At the same time as the American Library Association is gearing up for new meetings with New York publishers and the AAP this Fall, individual public libraries are demonstrating an almost fervid interest in developing their own independent ebook platforms.
The Internet Archive pioneered the concept of running an Adobe Content Server platform to host our own DRM-protected ebooks through Open Library, and we were delighted to give early assistance to the Douglas County Libraries (DCL) when they independently came to the same conclusion: rolling your own ebook platform provides a degree of independence from ebook intermediaries such as Overdrive, and most importantly, provides a means to purchase versus license e-books, eliminating vicissitudes in fees or business terms that licensing conveys.
Philosophically, the desire to acquire and lend e-books through the same “from our own shelves” model as print books, CDs, and DVDs, greatly motivates the enthusiasm for direct digital content management. Hot on the heels of DCL’s initial success, the Califa consortium of California libraries launched their own ebook platform, which in turn has attracted other library systems such as Kansas’. Harris County, the home of Houston, Texas, has just announced that they are also pursuing a DCL-like model for hosting publisher- and author-provided content.
Library nativism also led to the launch of the ReadersFirst movement, which seeks to garner international library support for a set of principles that would ensure that libraries have the right to acquire whatever content they wish from publishers, and be able to integrate e-book discovery and delivery directly into library catalogs without forcing their users into separate interactions at vendor sites. In a recent ReadersFirst conference call, the Queens Public Library (QPL) announced it was initiating its own platform initiative, the Queens Library ebook Alliance, which would develop “an e-book infrastructure in which Queens Library would facilitate the storage and distribution of digital content as well as the management of lending agreements and transactions between public libraries, publishers, and customers.”

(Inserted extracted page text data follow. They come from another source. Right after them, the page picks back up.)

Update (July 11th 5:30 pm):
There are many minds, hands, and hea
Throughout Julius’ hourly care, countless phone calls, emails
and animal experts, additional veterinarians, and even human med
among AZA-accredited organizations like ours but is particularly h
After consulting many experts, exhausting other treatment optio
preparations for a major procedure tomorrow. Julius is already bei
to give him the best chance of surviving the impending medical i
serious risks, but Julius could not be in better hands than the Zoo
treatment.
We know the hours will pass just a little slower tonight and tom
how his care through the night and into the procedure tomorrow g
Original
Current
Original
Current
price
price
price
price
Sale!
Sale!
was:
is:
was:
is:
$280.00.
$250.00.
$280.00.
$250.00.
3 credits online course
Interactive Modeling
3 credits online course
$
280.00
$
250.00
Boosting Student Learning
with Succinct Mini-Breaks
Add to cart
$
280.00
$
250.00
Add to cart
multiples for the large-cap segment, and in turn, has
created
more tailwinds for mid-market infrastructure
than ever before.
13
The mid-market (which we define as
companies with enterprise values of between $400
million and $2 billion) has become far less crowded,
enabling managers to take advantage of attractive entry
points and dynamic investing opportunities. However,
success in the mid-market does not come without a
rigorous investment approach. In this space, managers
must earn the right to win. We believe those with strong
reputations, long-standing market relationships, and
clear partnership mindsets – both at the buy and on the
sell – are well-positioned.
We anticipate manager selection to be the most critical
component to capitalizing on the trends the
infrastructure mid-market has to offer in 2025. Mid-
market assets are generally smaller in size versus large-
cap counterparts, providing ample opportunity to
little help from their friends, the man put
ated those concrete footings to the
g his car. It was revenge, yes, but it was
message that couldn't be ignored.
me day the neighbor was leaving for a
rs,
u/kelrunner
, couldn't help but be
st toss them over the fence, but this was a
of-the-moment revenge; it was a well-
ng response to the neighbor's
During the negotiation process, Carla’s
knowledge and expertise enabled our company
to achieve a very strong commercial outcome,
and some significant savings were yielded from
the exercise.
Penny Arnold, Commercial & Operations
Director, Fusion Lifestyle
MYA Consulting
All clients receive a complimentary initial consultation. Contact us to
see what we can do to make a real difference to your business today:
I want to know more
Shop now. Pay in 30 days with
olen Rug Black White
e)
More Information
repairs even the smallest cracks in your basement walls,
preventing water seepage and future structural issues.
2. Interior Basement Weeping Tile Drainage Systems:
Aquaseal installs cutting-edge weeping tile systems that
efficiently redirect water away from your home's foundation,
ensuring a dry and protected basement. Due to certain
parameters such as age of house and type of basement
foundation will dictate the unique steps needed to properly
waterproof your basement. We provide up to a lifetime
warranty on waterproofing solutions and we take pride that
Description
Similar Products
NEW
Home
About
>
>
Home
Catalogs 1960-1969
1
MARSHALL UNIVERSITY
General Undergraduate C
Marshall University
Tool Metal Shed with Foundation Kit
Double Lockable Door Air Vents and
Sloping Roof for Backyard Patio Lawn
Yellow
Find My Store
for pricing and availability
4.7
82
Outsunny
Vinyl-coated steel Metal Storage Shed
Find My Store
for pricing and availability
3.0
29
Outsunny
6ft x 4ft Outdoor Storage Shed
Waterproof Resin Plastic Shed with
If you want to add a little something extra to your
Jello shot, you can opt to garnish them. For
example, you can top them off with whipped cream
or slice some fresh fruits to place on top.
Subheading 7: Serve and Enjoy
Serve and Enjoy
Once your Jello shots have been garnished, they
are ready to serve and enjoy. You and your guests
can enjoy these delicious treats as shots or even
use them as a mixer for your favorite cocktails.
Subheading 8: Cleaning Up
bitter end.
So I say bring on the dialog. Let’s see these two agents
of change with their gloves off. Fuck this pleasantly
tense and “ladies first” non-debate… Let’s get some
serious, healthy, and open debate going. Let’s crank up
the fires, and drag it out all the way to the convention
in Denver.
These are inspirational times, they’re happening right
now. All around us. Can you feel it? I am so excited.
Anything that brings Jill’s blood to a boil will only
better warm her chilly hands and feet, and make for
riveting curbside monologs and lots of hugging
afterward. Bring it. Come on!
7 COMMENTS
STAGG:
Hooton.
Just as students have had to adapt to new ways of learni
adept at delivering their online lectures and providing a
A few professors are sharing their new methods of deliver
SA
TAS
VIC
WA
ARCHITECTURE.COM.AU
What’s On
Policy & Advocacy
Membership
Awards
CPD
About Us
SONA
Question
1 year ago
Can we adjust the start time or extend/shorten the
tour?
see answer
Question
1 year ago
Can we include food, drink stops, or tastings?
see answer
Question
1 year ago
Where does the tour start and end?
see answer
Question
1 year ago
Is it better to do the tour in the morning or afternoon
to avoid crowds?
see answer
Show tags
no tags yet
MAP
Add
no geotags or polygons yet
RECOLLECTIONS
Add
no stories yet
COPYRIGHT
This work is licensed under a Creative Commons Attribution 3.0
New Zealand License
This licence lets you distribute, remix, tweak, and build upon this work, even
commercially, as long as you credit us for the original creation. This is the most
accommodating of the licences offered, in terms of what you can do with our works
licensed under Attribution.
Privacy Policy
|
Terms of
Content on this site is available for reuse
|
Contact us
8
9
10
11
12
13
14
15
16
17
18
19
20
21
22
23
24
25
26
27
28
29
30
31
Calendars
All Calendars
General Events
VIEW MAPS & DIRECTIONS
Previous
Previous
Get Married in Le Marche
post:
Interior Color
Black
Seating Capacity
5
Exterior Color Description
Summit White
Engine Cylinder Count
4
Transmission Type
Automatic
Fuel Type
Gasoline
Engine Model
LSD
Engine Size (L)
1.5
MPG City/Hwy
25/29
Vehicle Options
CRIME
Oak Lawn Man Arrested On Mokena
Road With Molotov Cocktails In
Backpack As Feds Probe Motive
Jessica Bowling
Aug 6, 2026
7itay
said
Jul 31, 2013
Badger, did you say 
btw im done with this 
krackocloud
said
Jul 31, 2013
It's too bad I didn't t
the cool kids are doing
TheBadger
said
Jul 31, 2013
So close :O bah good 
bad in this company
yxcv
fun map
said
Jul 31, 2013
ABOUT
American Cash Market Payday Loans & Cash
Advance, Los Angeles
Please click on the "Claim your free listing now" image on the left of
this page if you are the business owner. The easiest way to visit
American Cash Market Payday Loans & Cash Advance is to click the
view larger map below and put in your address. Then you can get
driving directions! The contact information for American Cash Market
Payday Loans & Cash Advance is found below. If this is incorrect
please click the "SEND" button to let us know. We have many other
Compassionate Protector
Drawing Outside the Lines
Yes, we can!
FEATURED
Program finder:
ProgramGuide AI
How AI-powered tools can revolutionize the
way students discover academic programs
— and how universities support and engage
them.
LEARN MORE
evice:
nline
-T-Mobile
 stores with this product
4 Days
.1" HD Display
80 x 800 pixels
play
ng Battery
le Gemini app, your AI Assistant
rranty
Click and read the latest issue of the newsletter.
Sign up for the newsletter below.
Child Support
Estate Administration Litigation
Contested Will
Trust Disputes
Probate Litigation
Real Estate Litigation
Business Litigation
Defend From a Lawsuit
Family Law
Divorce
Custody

That would be a smart thing to offer, although as early adopters can testify, it is excruciatingly easy to underestimate the amount of work involved. The enthusiasm of libraries to entertain the trouble of setting up their own application servers or hosting relationships for ebooks, and the willingness to do the essential business development of working with publishers and authors, demonstrates the demand for e-books and other digital content acquired under terms that accommodate traditional lending practices. The E*voke web site maintained by the Colorado State Library provides a public list of the growing number of publishers and independent authors willing to sell direct to libraries.
However a growing network of 1-1 business relationships will not scale. As more library consortia develop hosting systems, and more publishers and authors become interested in their business, it becomes unwieldy to repeatedly formulate financial terms and lending policies, and then transfer ebook files and metadata, between each set of partners. Ultimately, intermediaries will aggregate and regularize these relationships, making them more attractive to new participants wary of over-extending themselves. This could be offered by Ingram or Baker & Taylor, but it could just as well be the Queens Public Library or Califa. It’s not a trivial task – it requires staff knowledgeable about publishing, and competent at business development and partner management; it will also require an engineering group able to securely receive, host, and distribute ebook files and metadata with the services necessary for client libraries to configure and customize their own offerings. But it is doable.
I wish all of these library systems the best of luck with their ebook platforms; any one of them may grow into a larger service bureau for the library industry as a whole. However, the bigger ray of hope is simply in the number of libraries interested in pushing down this path, even knowing that it requires skills and resources that are not customarily found within their walls. The ability of libraries to organize, re-invent themselves, and focus energy on new types of innovative services is invigorating, and it highlights a new self-reliance emerging from our stacks. It also demonstrates a market opportunity – one that a growing number of publishers and authors will find appealing, the more that libraries invest in it.